[[ Raw data, beginning ]]

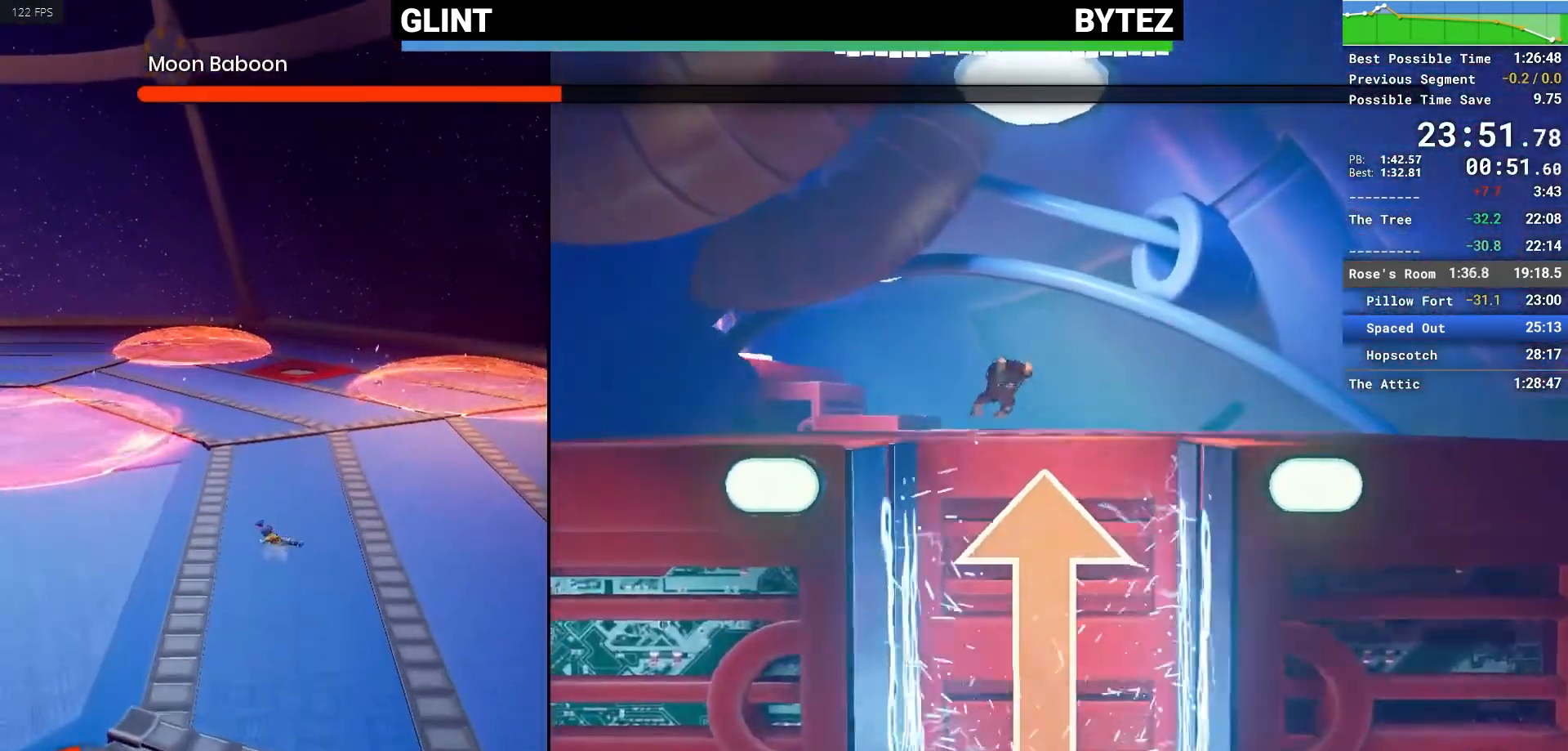
{"keys": ["shift", "w"], "mouse": [], "events": [[33, "space", "down"], [183, "space", "up"]]}
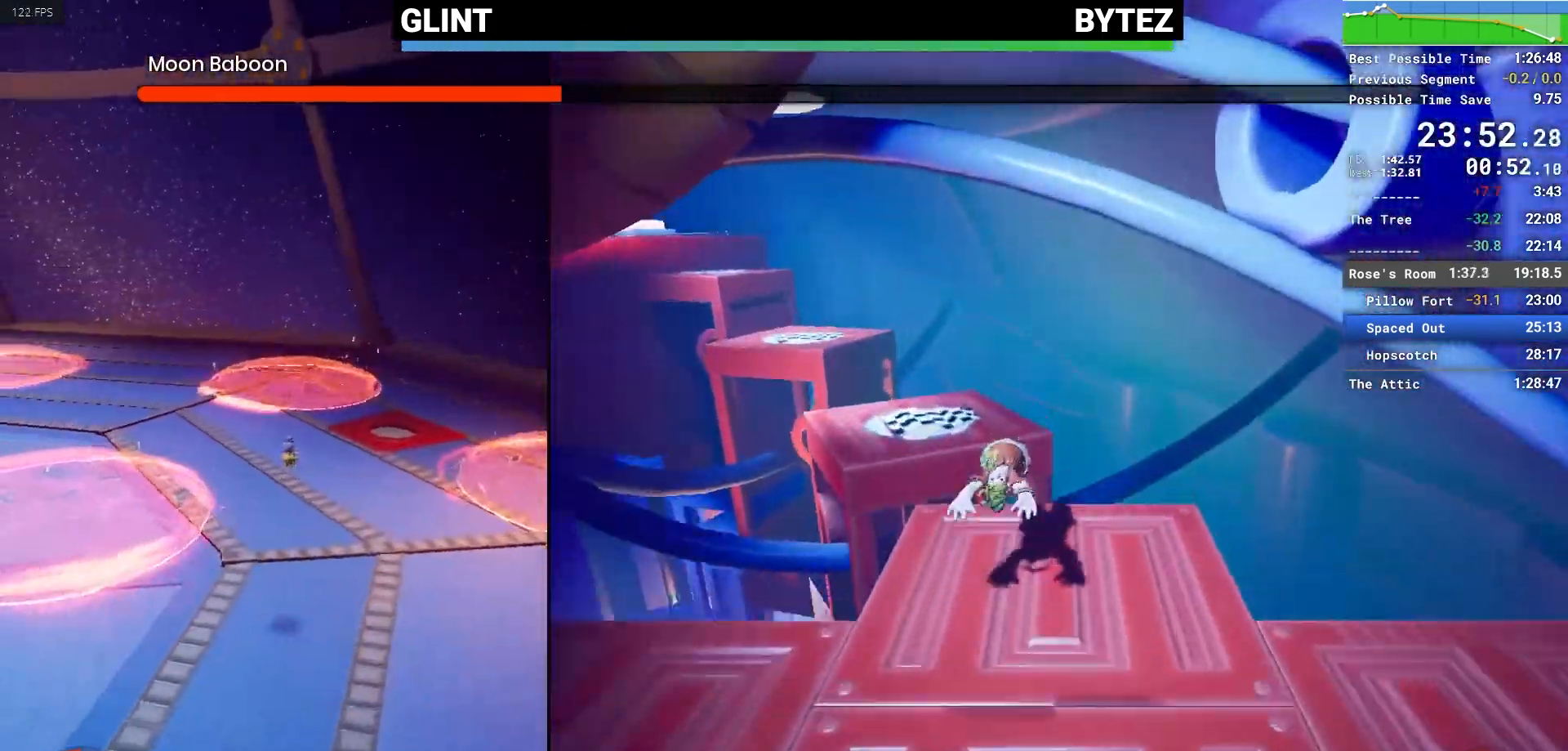
{"keys": ["shift", "w"], "mouse": [], "events": []}
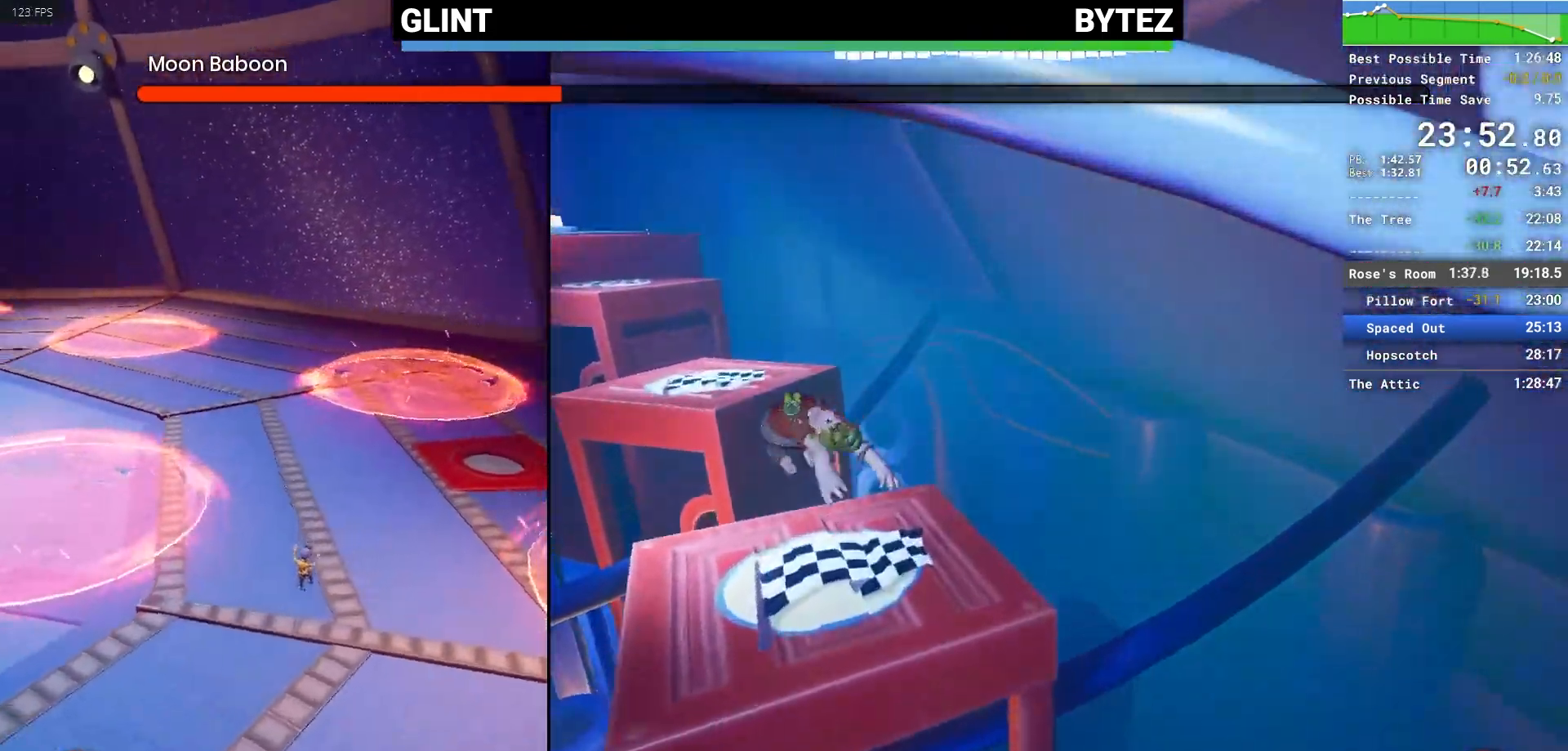
{"keys": ["shift", "w"], "mouse": [], "events": [[167, "space", "down"], [317, "space", "up"]]}
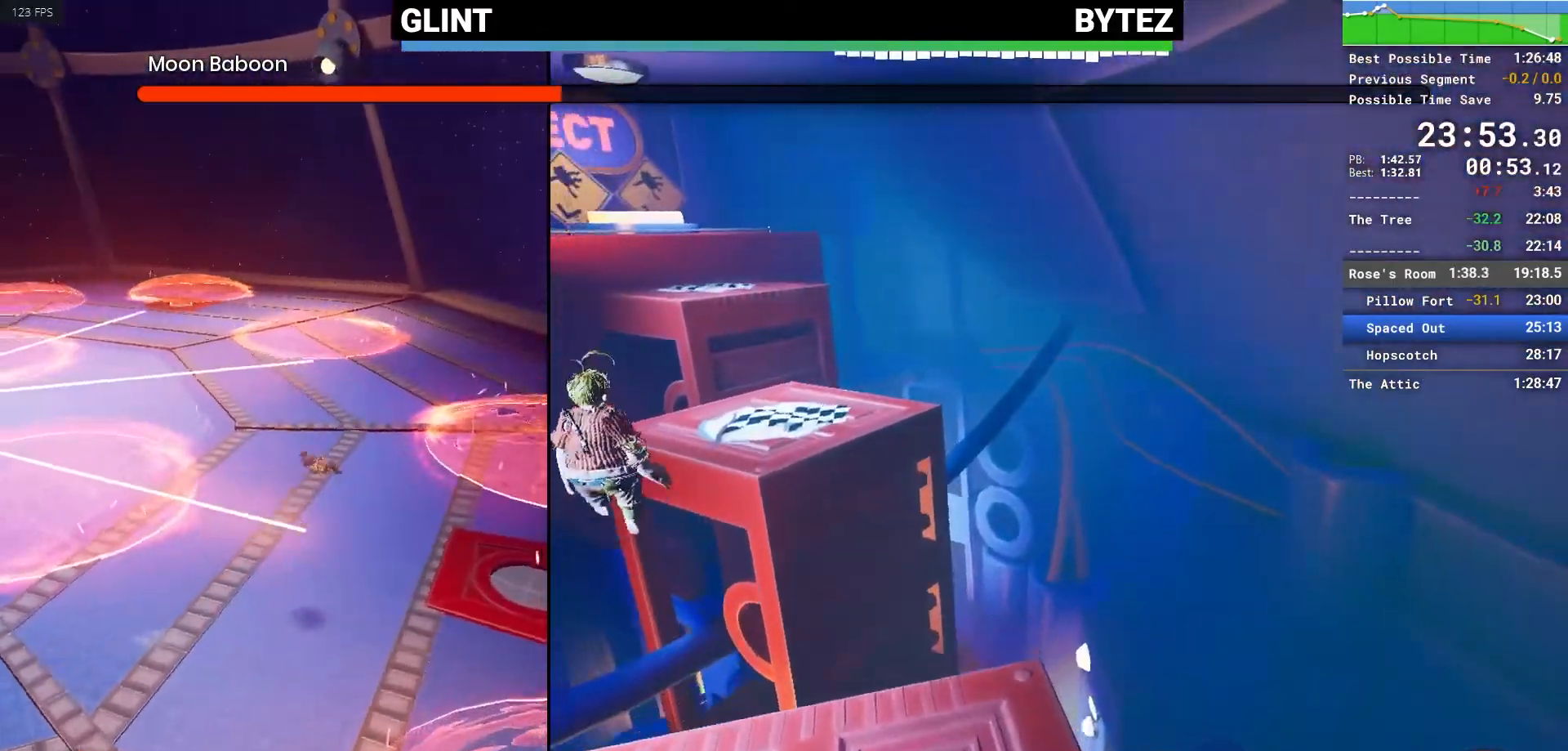
{"keys": ["shift", "w"], "mouse": [], "events": [[183, "space", "down"], [283, "space", "up"], [317, "mouse_right", "down"], [467, "mouse_right", "up"]]}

[[ Raw data, end ]]

## Task details
Recreate the listing above word for word, dropping each picture it contains.

## Response area
{"keys": ["shift", "w"], "mouse": [], "events": [[33, "space", "down"], [183, "space", "up"]]}
{"keys": ["shift", "w"], "mouse": [], "events": []}
{"keys": ["shift", "w"], "mouse": [], "events": [[167, "space", "down"], [317, "space", "up"]]}
{"keys": ["shift", "w"], "mouse": [], "events": [[183, "space", "down"], [283, "space", "up"], [317, "mouse_right", "down"], [467, "mouse_right", "up"]]}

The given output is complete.